- **TEXT EXTRACT**
However, long before hipster kitchens buzzed to the sound of power smoothies, farmers and caravan drivers in the Maghreb – which runs from Libya in the east of North Africa to the Atlantic seaboard of Morocco – carried sacks of bsissa to ensure they’d have a good source of nutrition, even in the middle of the Sahara Desert. Serving as North Africa’s original convenience food, it could either be mixed with olive oil, or with water and fruits to create a satisfying meal-shake called rowina.
The past few years living in Tunis, I started noticing new types of bsissa in shops and eateries, including gluten-free versions, and the food was becoming a regular topic of conversation. During lunch in the capital city one day, a new acquaintance told me that her mother is from Lamta, where an annual bsissa festival is held, and gave me the contact information of the festival organisers so I could learn more about why bsissa is so important to the town. When I called the number, Khairi Sassi, a young, enterprising entrepreneur, picked up and invited me to visit his family’s bsissa business.

- **YOUR GOAL**
Please copy out the bsissa passage above word for word, from start to finish.

- **RECORDED DATA**
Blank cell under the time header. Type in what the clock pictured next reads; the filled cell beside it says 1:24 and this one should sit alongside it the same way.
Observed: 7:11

- **EXERCISE SOLUTION**
However, long before hipster kitchens buzzed to the sound of power smoothies, farmers and caravan drivers in the Maghreb – which runs from Libya in the east of North Africa to the Atlantic seaboard of Morocco – carried sacks of bsissa to ensure they’d have a good source of nutrition, even in the middle of the Sahara Desert. Serving as North Africa’s original convenience food, it could either be mixed with olive oil, or with water and fruits to create a satisfying meal-shake called rowina.
The past few years living in Tunis, I started noticing new types of bsissa in shops and eateries, including gluten-free versions, and the food was becoming a regular topic of conversation. During lunch in the capital city one day, a new acquaintance told me that her mother is from Lamta, where an annual bsissa festival is held, and gave me the contact information of the festival organisers so I could learn more about why bsissa is so important to the town. When I called the number, Khairi Sassi, a young, enterprising entrepreneur, picked up and invited me to visit his family’s bsissa business.